▸ **EXERCISE REQUIREMENTS**
Return every line in the records below that contains the string "HeartBeat". Matching is case-sensitive.

[Stored data entries]
^^^^

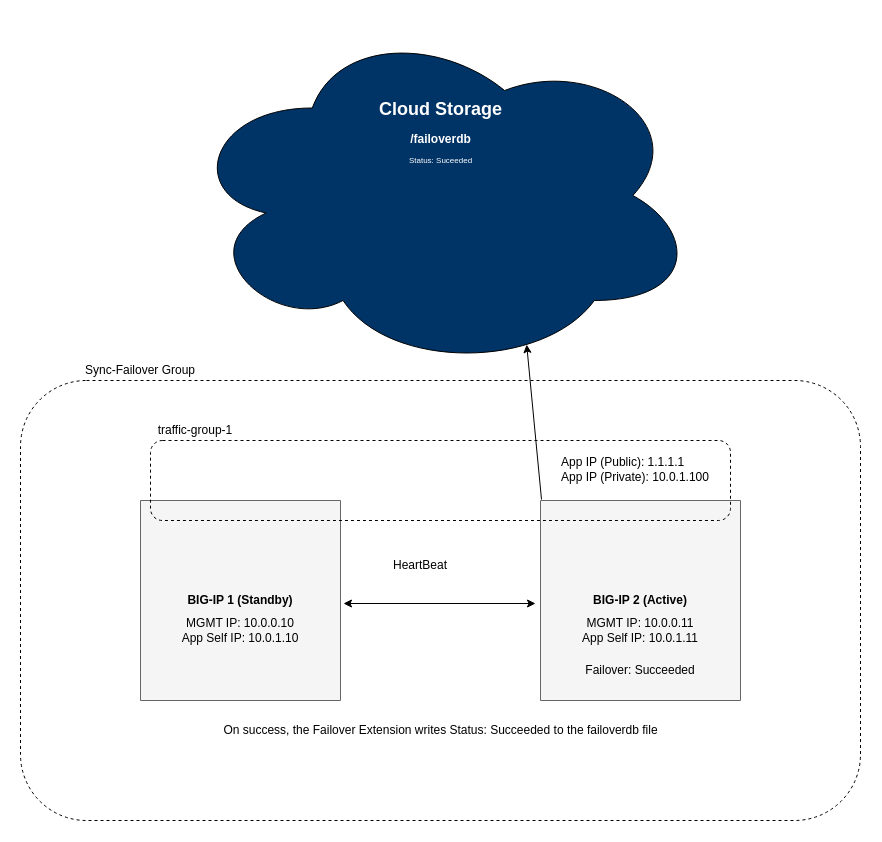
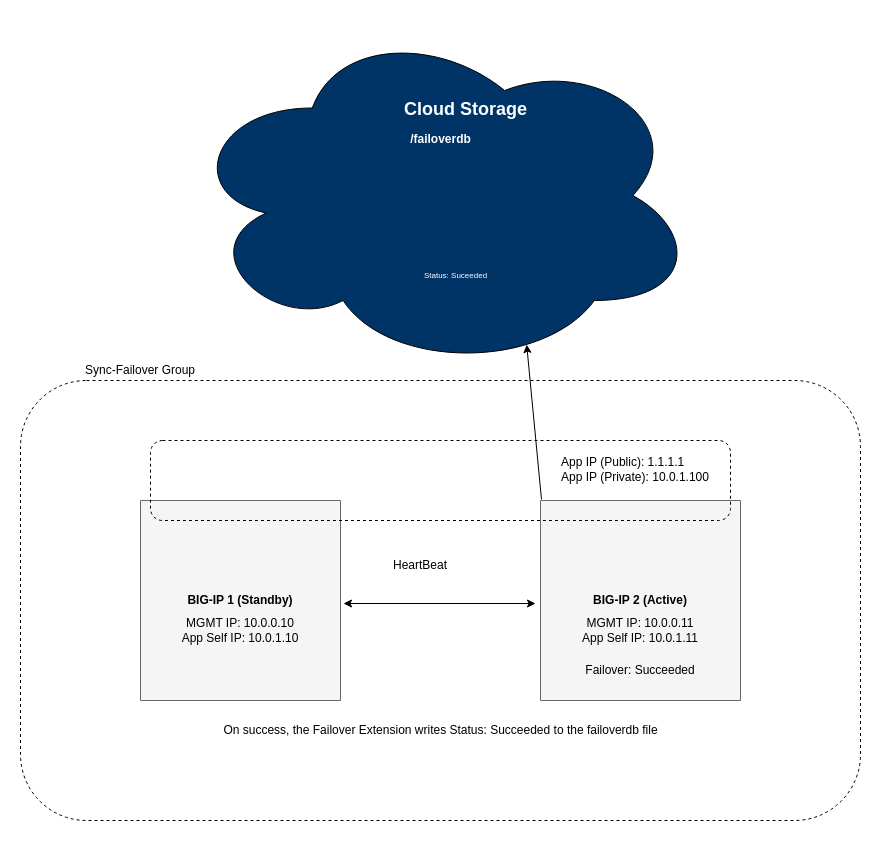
  <mxCell id="0" />
  <mxCell id="1" parent="0" />
  <mxCell id="2" value="" style="rounded=1;whiteSpace=wrap;html=1;dashed=1;fillColor=none;" vertex="1" parent="1"><mxGeometry x="20" y="380" width="840" height="440" as="geometry" /></mxCell>
  <mxCell id="3" value="" style="verticalLabelPosition=bottom;verticalAlign=top;html=1;shape=mxgraph.basic.rect;fillColor=#F5F5F5;fillColor2=none;strokeColor=#666666;strokeWidth=1;size=20;indent=5;fontColor=#333333;" vertex="1" parent="1"><mxGeometry x="140" y="500" width="200" height="200" as="geometry" /></mxCell>
  <mxCell id="4" value="" style="verticalLabelPosition=bottom;verticalAlign=top;html=1;shape=mxgraph.basic.rect;fillColor=#f5f5f5;fillColor2=none;strokeColor=#666666;strokeWidth=1;size=20;indent=5;fontColor=#333333;" vertex="1" parent="1"><mxGeometry x="540" y="500" width="200" height="200" as="geometry" /></mxCell>
  <mxCell id="5" value="" style="endArrow=classic;startArrow=classic;html=1;exitX=1.015;exitY=0.515;exitDx=0;exitDy=0;exitPerimeter=0;" edge="1" parent="1" source="3"><mxGeometry width="50" height="50" relative="1" as="geometry"><mxPoint x="380" y="605" as="sourcePoint" /><mxPoint x="535" y="603" as="targetPoint" /></mxGeometry></mxCell>
  <mxCell id="6" value="&lt;b&gt;BIG-IP 1 (Standby)&lt;/b&gt;" style="text;html=1;strokeColor=none;fillColor=none;align=center;verticalAlign=middle;whiteSpace=wrap;rounded=0;" vertex="1" parent="1"><mxGeometry x="180" y="580" width="120" height="40" as="geometry" /></mxCell>
  <mxCell id="7" value="&lt;b&gt;BIG-IP 2 (Active)&lt;/b&gt;&lt;br&gt;" style="text;html=1;strokeColor=none;fillColor=none;align=center;verticalAlign=middle;whiteSpace=wrap;rounded=0;" vertex="1" parent="1"><mxGeometry x="580" y="580" width="120" height="40" as="geometry" /></mxCell>
  <mxCell id="8" value="MGMT IP: 10.0.0.10&lt;br&gt;App Self IP: 10.0.1.10&lt;br&gt;" style="text;html=1;strokeColor=none;fillColor=none;align=center;verticalAlign=middle;whiteSpace=wrap;rounded=0;" vertex="1" parent="1"><mxGeometry x="180" y="610" width="120" height="40" as="geometry" /></mxCell>
  <mxCell id="9" value="MGMT IP: 10.0.0.11&lt;br&gt;App Self IP: 10.0.1.11&lt;br&gt;" style="text;html=1;strokeColor=none;fillColor=none;align=center;verticalAlign=middle;whiteSpace=wrap;rounded=0;" vertex="1" parent="1"><mxGeometry x="580" y="610" width="120" height="40" as="geometry" /></mxCell>
  <mxCell id="10" value="Sync-Failover Group" style="text;html=1;strokeColor=none;fillColor=none;align=center;verticalAlign=middle;whiteSpace=wrap;rounded=0;" vertex="1" parent="1"><mxGeometry x="70" y="360" width="140" height="20" as="geometry" /></mxCell>
- <mxCell id="11" value="traffic-group-1" style="text;html=1;strokeColor=none;fillColor=none;align=center;verticalAlign=middle;whiteSpace=wrap;rounded=0;dashed=1;" vertex="1" parent="1"><mxGeometry x="150" y="420" width="90" height="20" as="geometry" /></mxCell>
  <mxCell id="12" value="" style="rounded=1;whiteSpace=wrap;html=1;strokeColor=#000000;fillColor=none;dashed=1;" vertex="1" parent="1"><mxGeometry x="150" y="440" width="580" height="80" as="geometry" /></mxCell>
  <mxCell id="13" value="&lt;div style=&quot;text-align: left&quot;&gt;App IP (Public): 1.1.1.1&lt;br&gt;&lt;/div&gt;&lt;div&gt;&lt;div style=&quot;text-align: left&quot;&gt;App IP (Private): 10.0.1.100&lt;/div&gt;&lt;/div&gt;" style="text;html=1;strokeColor=none;fillColor=none;align=center;verticalAlign=middle;whiteSpace=wrap;rounded=0;dashed=1;" vertex="1" parent="1"><mxGeometry x="530" y="449" width="210" height="40" as="geometry" /></mxCell>
  <mxCell id="14" value="HeartBeat" style="text;html=1;strokeColor=none;fillColor=none;align=center;verticalAlign=middle;whiteSpace=wrap;rounded=0;dashed=1;" vertex="1" parent="1"><mxGeometry x="375" y="555" width="90" height="20" as="geometry" /></mxCell>
  <mxCell id="15" value="Failover: Succeeded" style="text;html=1;strokeColor=none;fillColor=none;align=center;verticalAlign=middle;whiteSpace=wrap;rounded=0;" vertex="1" parent="1"><mxGeometry x="580" y="650" width="120" height="40" as="geometry" /></mxCell>
  <mxCell id="16" value="On success, the Failover Extension writes Status: Succeeded to the failoverdb file" style="text;html=1;resizable=0;autosize=1;align=center;verticalAlign=middle;points=[];fillColor=none;strokeColor=none;rounded=0;" vertex="1" parent="1"><mxGeometry x="215" y="720" width="450" height="20" as="geometry" /></mxCell>
  <mxCell id="17" value="" style="ellipse;shape=cloud;whiteSpace=wrap;html=1;fillColor=#003366;" vertex="1" parent="1"><mxGeometry x="183.5" y="20" width="513" height="350" as="geometry" /></mxCell>
- <mxCell id="18" value="&lt;font color=&quot;#ffffff&quot; style=&quot;font-size: 18px&quot;&gt;&lt;b&gt;Cloud Storage&lt;/b&gt;&lt;/font&gt;" style="text;html=1;resizable=0;autosize=1;align=center;verticalAlign=middle;points=[];fillColor=none;strokeColor=none;rounded=0;" vertex="1" parent="1"><mxGeometry x="370" y="99" width="140" height="20" as="geometry" /></mxCell>
+ <mxCell id="18" value="&lt;font color=&quot;#ffffff&quot; style=&quot;font-size: 18px&quot;&gt;&lt;b&gt;Cloud Storage&lt;/b&gt;&lt;/font&gt;" style="text;html=1;resizable=0;autosize=1;align=center;verticalAlign=middle;points=[];fillColor=none;strokeColor=none;rounded=0;" vertex="1" parent="1"><mxGeometry x="395" y="99" width="140" height="20" as="geometry" /></mxCell>
  <mxCell id="19" value="&lt;b&gt;&lt;font color=&quot;#ffffff&quot;&gt;/failoverdb&lt;/font&gt;&lt;/b&gt;" style="text;html=1;resizable=0;autosize=1;align=center;verticalAlign=middle;points=[];fillColor=none;strokeColor=none;rounded=0;" vertex="1" parent="1"><mxGeometry x="400" y="129" width="80" height="20" as="geometry" /></mxCell>
  <mxCell id="20" value="" style="endArrow=classic;html=1;entryX=0.668;entryY=0.926;entryDx=0;entryDy=0;entryPerimeter=0;exitX=0.005;exitY=-0.005;exitDx=0;exitDy=0;exitPerimeter=0;" edge="1" parent="1" target="17" source="4"><mxGeometry width="50" height="50" relative="1" as="geometry"><mxPoint x="640" y="499" as="sourcePoint" /><mxPoint x="670" y="450" as="targetPoint" /></mxGeometry></mxCell>
- <mxCell id="21" value="&lt;font color=&quot;#ffffff&quot; style=&quot;font-size: 8px&quot;&gt;Status: Suceeded&lt;br&gt;&lt;/font&gt;" style="text;html=1;resizable=0;autosize=1;align=center;verticalAlign=middle;points=[];fillColor=none;strokeColor=none;rounded=0;" vertex="1" parent="1"><mxGeometry x="400" y="149" width="80" height="20" as="geometry" /></mxCell>
+ <mxCell id="21" value="&lt;font color=&quot;#ffffff&quot; style=&quot;font-size: 8px&quot;&gt;Status: Suceeded&lt;br&gt;&lt;/font&gt;" style="text;html=1;resizable=0;autosize=1;align=center;verticalAlign=middle;points=[];fillColor=none;strokeColor=none;rounded=0;" vertex="1" parent="1"><mxGeometry x="415" y="264" width="80" height="20" as="geometry" /></mxCell>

^^^^

▸ **SOLUTION BELOW**
  <mxCell id="14" value="HeartBeat" style="text;html=1;strokeColor=none;fillColor=none;align=center;verticalAlign=middle;whiteSpace=wrap;rounded=0;dashed=1;" vertex="1" parent="1"><mxGeometry x="375" y="555" width="90" height="20" as="geometry" /></mxCell>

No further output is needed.